Read our full findings here


SJP clients are happy, according to the company’s own surveys. It uses a highly specialised consultancy in Stamford Associates to help it find, monitor and bring to market some of the best fund management talent in the world. When Mark Weinberg decreed SJP needed to be ‘open architecture’ he came up with a very good investment proposition and a real money making machine.

There is no harm in making profits. The question will be whether the clients are getting value for money. The FCA has its sights set firmly on this issue and is going to look at vertically integrated businesses like SJP. You could argue that SJP using its clout in the market to keep asset management fees down would be something the FCA supports. However, the FCA might want to dig up the latest accounts of Stamford Associates which show turnover of just under £12 million, which largely derives for the work it does for SJP. And it might then compare this to the £700 million in fees SJP earned.
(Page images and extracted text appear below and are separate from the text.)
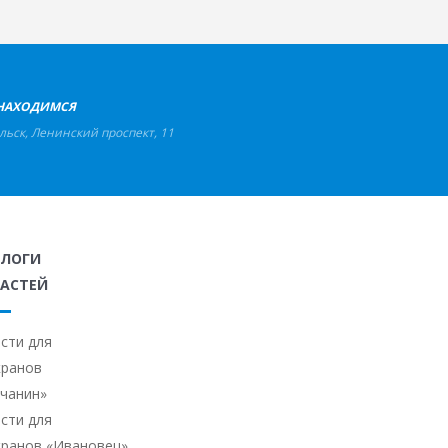
НАХОДИМСЯ
льск
,
Ленинский проспект, 11
АЛОГИ
АСТЕЙ
сти для
кранов
ичанин»
сти для
кранов «Ивановец»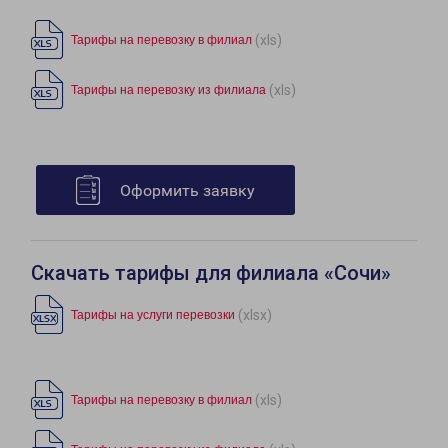
(xls)
Тарифы на перевозку в филиал
(xls)
Тарифы на перевозку из филиала
Оформить заявку
Скачать тарифы для филиала «Сочи»
(xlsx)
Тарифы на услуги перевозки
(xls)
Тарифы на перевозку в филиал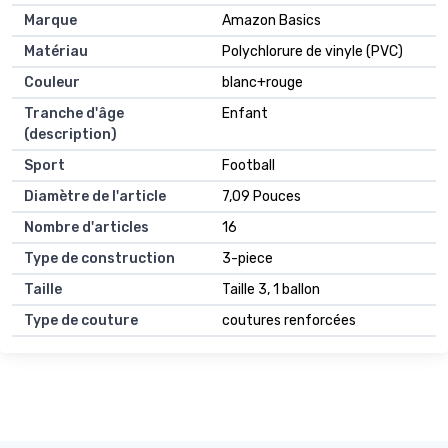
Marque
Amazon Basics
Matériau
Polychlorure de vinyle (PVC)
Couleur
blanc+rouge
Tranche d'âge
Enfant
(description)
Sport
Football
Diamètre de l'article
7,09 Pouces
Nombre d'articles
16
Type de construction
3-piece
Taille
Taille 3, 1 ballon
Type de couture
coutures renforcées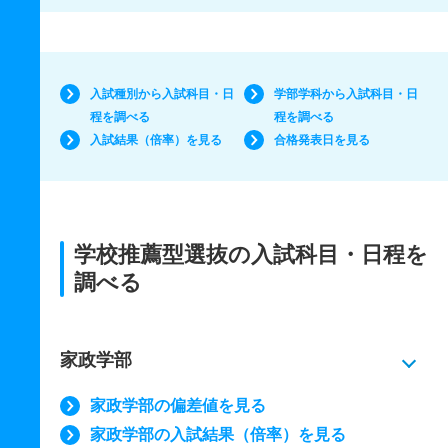
入試種別から入試科目・日
学部学科から入試科目・日
程を調べる
程を調べる
入試結果（倍率）を見る
合格発表日を見る
学校推薦型選抜の入試科目・日程を
調べる
家政学部
家政学部の偏差値を見る
家政学部の入試結果（倍率）を見る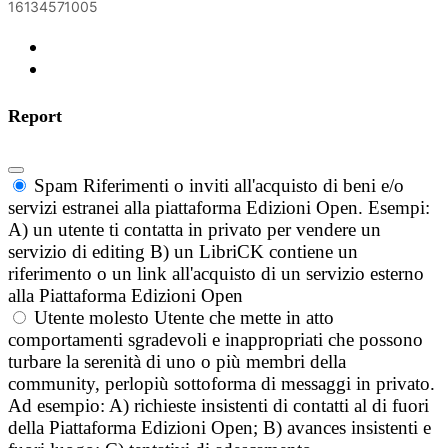
16134571005
Report
Spam
Riferimenti o inviti all'acquisto di beni e/o
servizi estranei alla piattaforma Edizioni Open. Esempi:
A) un utente ti contatta in privato per vendere un
servizio di editing B) un LibriCK contiene un
riferimento o un link all'acquisto di un servizio esterno
alla Piattaforma Edizioni Open
Utente molesto
Utente che mette in atto
comportamenti sgradevoli e inappropriati che possono
turbare la serenità di uno o più membri della
community, perlopiù sottoforma di messaggi in privato.
Ad esempio: A) richieste insistenti di contatti al di fuori
della Piattaforma Edizioni Open; B) avances insistenti e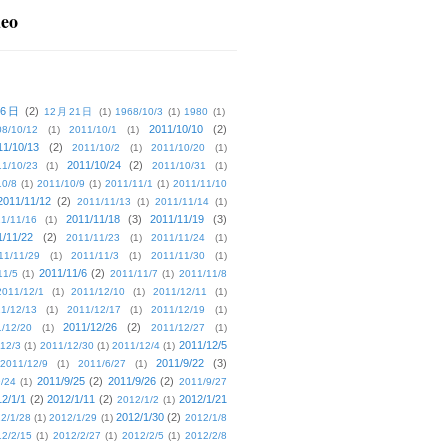
deo
16日
(2)
12月21日
(1)
1968/10/3
(1)
1980
(1)
2011/10/10
(2)
08/10/12
(1)
2011/10/1
(1)
11/10/13
(2)
2011/10/2
(1)
2011/10/20
(1)
2011/10/24
(2)
1/10/23
(1)
2011/10/31
(1)
10/8
(1)
2011/10/9
(1)
2011/11/1
(1)
2011/11/10
2011/11/12
(2)
2011/11/13
(1)
2011/11/14
(1)
2011/11/18
(3)
2011/11/19
(3)
1/11/16
(1)
1/11/22
(2)
2011/11/23
(1)
2011/11/24
(1)
11/11/29
(1)
2011/11/3
(1)
2011/11/30
(1)
2011/11/6
(2)
11/5
(1)
2011/11/7
(1)
2011/11/8
2011/12/1
(1)
2011/12/10
(1)
2011/12/11
(1)
1/12/13
(1)
2011/12/17
(1)
2011/12/19
(1)
2011/12/26
(2)
/12/20
(1)
2011/12/27
(1)
2011/12/5
12/3
(1)
2011/12/30
(1)
2011/12/4
(1)
2011/9/22
(3)
2011/12/9
(1)
2011/6/27
(1)
2011/9/25
(2)
2011/9/26
(2)
/24
(1)
2011/9/27
2/1/1
(2)
2012/1/11
(2)
2012/1/21
2012/1/2
(1)
2012/1/30
(2)
2/1/28
(1)
2012/1/29
(1)
2012/1/8
2/2/15
(1)
2012/2/27
(1)
2012/2/5
(1)
2012/2/8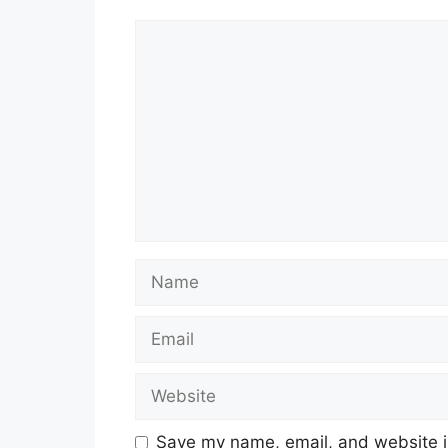
Comment
Name
Email
Website
Save my name, email, and website in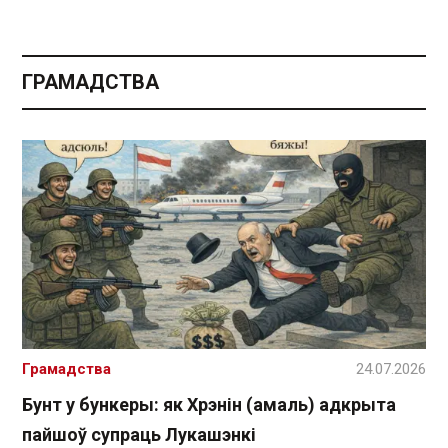
ГРАМАДСТВА
Грамадства
24.07.2026
Бунт у бункеры: як Хрэнін (амаль) адкрыта
пайшоў супраць Лукашэнкі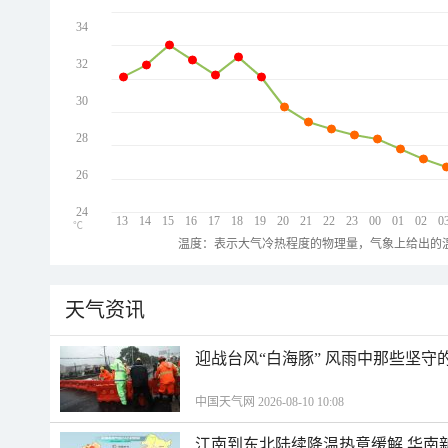
34
32
30
28
26
24
13
14
15
16
17
18
19
20
21
22
23
00
01
02
0
℃
温度：表示大气冷热程度的物理量，气象上给出的温
天气资讯
迎战台风“白海豚” 风雨中那些坚守
中国天气网 2026-08-10 10:08
江南到东北陆续降温热意缓解 华南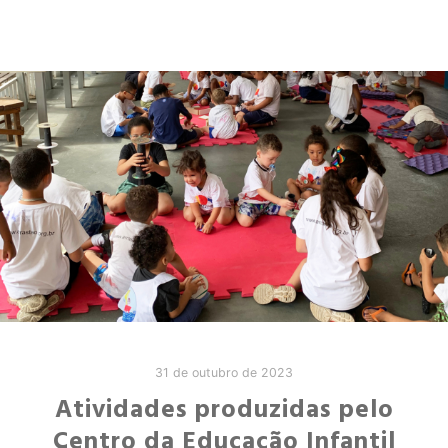
31 de outubro de 2023
Atividades produzidas pelo
Centro da Educação Infantil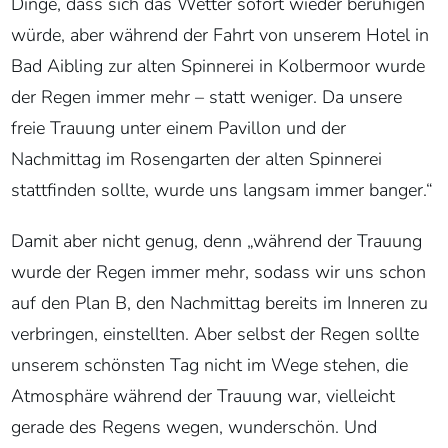
verbringen, einstellten. Aber selbst der Regen sollte
unserem schönsten Tag nicht im Wege stehen, die
Atmosphäre während der Trauung war, vielleicht
gerade des Regens wegen, wunderschön. Und
pünktlich zum Ringtausch und dem anschließenden
Auszug kam die Sonne wieder hervor. Das Wetter am
Nachmittag war dann wunderschön, sogar richtig
warm. Im Nachhinein können wir darüber lachen, aber
zeitweise waren wir schon etwas besorgt, dass
eventuell einiges nicht so klappen würde wie wir es
uns wünschten.“
Geklappt hat ja dann doch alles – und ich schätze mal,
die Erwartungen der beiden und ihrer Gäste wurden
Of course SJP does much more than use an external consultancy. What our research does do is shine a light on the whole value chain. What can be learned from it? That the closer you are to the client, the more control you have over charges. And the more of the value chain you own, the more money you can make. The platform business, with a handful of exceptions (such as Hargreaves Lansdown, AJ Bell and Transact) is a difficult place to make money. But if you can package in advice and asset management, along with the facility to switch out of underperforming managers, then SJP demonstrates just how profitable this can be.

At the end of the day, the question we always need to ask is: is it good for the client?